The term "hostile takeover," says Glass, is "an oxymoron because there can be no such thing as a hostile offer; it's hostile only to incumbent management."
That attitude is shared by Mick McGuire, who cut his teeth at William Ackman's Pershing Square Capital Management LP. McGuire's firm, San Francisco-based Marcato Capital Management LLC, was founded last year. "There's a trend in best practices for corporate governance and the emergence of firms like ISS and Proxy Governance that act as watchdogs," he says, "which has helped a lot to prevent entrenched behavior with boards ignoring reasonable proposals."
McGuire, like Ackman, looks for companies with unrelated businesses that can mean often-overlooked undervalued assets. Case in point: Alexander & Baldwin Inc., a Hawaiian container-shipping business that also owns commercial real estate and working farms. McGuire has already shared a lot of his analysis with management, as Ackman did with Target Corp., which he went after with $2 billion dedicated solely to that campaign.

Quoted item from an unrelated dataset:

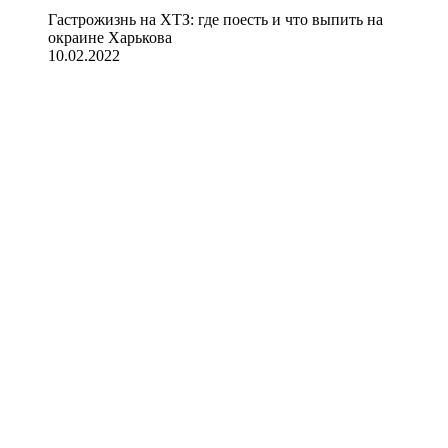
Гастрожизнь на ХТЗ: где поесть и что выпить на
окраине Харькова
10.02.2022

On Dec. 1, Alexander & Baldwin said it would split into two separate companies -- real estate and ocean transportation -- capping McGuire's nine-month campaign with his first win. While the split is very much to McGuire's liking, Marcato had the right stuff to take on the expense of a proxy battle, as Ackman's Pershing Square was backing him with an 8% share of the two hedge funds' overall 10% stake in Alexander & Baldwin. McGuire, however, insists he was the lead on this campaign.
Still, no matter how many PowerPoints are presented to management, the response may be anything but rational. "I can't tell you how many times a client of mine received a nomination notice, and there's so much emotion attached to that, as opposed to constructive engagement," Park says.